Bounding box coordinate data
══════════

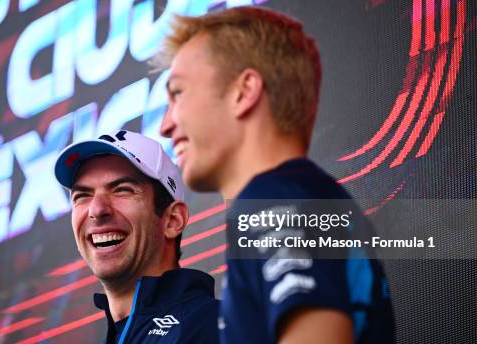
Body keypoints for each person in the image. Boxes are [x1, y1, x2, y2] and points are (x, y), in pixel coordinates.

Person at [155, 6, 395, 344]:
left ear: (244, 91)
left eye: (177, 93)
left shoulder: (274, 199)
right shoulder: (292, 196)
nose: (165, 126)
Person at [54, 130, 219, 343]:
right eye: (82, 196)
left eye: (122, 190)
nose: (96, 209)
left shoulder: (217, 326)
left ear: (173, 220)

══════════

Omit the pictures, then output every record exactly as given.

Body keypoints for each person in the image. Boxes are [x1, y1, x2, y2] and points are (x, y), in pixel coordinates.

Person at [155, 6, 395, 344]:
left ear: (244, 91)
left eye: (177, 93)
left shoulder: (274, 199)
right shoulder: (292, 196)
nose: (165, 126)
Person at [54, 130, 219, 343]:
right eye: (82, 196)
left eye: (122, 190)
nose: (96, 209)
left shoulder: (217, 326)
left ear: (173, 220)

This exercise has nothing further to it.